KK The term “device” (except when used in paragraph (n) of this section and in sections 331(i), 343(f), 352(c), and 362(c) of this title) means an instrument, apparatus, implement, machine, contrivance, implant, in vitro reagent, or other similar or related article, including any component, part, or accessory, which is— (1) recognized in the official National Formulary, or the United States Pharmacopeia, or any supplement to them, (2) intended for use in the diagnosis of disease or other conditions, or in the cure, mitigation, treatment, or prevention of disease, in man or other animals, or (3) intended to affect the structure or any function of the body of man or other animals, and which does not achieve its primary intended purposes through chemical action within or on the body of man or other animals and which is not dependent upon being metabolized for the achievement of its primary intended purposes.

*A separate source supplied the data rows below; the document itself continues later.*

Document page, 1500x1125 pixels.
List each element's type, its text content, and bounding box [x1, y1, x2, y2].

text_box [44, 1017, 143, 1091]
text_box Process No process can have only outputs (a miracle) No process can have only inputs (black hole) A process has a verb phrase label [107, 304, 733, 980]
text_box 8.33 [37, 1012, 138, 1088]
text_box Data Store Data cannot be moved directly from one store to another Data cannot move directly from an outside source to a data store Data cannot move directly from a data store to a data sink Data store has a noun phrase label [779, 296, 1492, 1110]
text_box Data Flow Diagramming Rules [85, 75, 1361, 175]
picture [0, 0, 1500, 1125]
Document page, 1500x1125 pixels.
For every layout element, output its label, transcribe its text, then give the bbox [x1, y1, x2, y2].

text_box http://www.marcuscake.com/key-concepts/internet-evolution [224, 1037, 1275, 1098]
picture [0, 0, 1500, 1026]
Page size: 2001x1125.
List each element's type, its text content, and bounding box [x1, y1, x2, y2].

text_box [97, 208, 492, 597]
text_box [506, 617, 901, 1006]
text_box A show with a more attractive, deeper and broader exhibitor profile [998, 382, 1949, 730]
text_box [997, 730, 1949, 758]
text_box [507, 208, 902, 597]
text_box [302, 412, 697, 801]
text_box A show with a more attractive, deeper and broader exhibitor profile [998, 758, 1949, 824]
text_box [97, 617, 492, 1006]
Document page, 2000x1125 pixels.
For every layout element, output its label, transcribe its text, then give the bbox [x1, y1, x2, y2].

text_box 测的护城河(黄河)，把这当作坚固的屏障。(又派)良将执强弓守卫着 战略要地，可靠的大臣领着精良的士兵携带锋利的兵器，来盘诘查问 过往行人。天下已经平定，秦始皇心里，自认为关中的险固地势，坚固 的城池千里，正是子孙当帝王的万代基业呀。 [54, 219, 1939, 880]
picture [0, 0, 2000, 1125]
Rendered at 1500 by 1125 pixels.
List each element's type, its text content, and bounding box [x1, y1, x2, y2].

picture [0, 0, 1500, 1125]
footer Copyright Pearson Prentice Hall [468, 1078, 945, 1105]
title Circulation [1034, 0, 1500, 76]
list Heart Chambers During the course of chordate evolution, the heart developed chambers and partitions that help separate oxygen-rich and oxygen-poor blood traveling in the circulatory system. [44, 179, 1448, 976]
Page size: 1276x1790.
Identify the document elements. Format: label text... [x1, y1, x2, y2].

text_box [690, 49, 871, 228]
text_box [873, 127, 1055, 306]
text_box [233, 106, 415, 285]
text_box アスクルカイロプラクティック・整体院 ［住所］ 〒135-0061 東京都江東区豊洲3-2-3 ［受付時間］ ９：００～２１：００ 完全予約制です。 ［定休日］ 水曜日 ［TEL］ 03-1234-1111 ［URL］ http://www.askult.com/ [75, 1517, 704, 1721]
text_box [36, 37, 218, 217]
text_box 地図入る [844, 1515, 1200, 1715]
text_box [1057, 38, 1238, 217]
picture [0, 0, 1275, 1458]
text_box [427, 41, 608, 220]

LL The IEC 60601-1 international standard for medical electrical equipment indicates that medical electrical equipment includes those accessories that are necessary to enable the normal use of the equipment which includes facilitation of its use.

MM These two lifting methods would be viewed as equivalent.

NN It is important to note that the ADA concept of “equivalent facilitation” and the FDA concept of “substantial equivalence” are not identical or interchangeable.

OO It is extremely unlikely that modifying any imaging equipment to make it accessible would trigger a premarket approval process.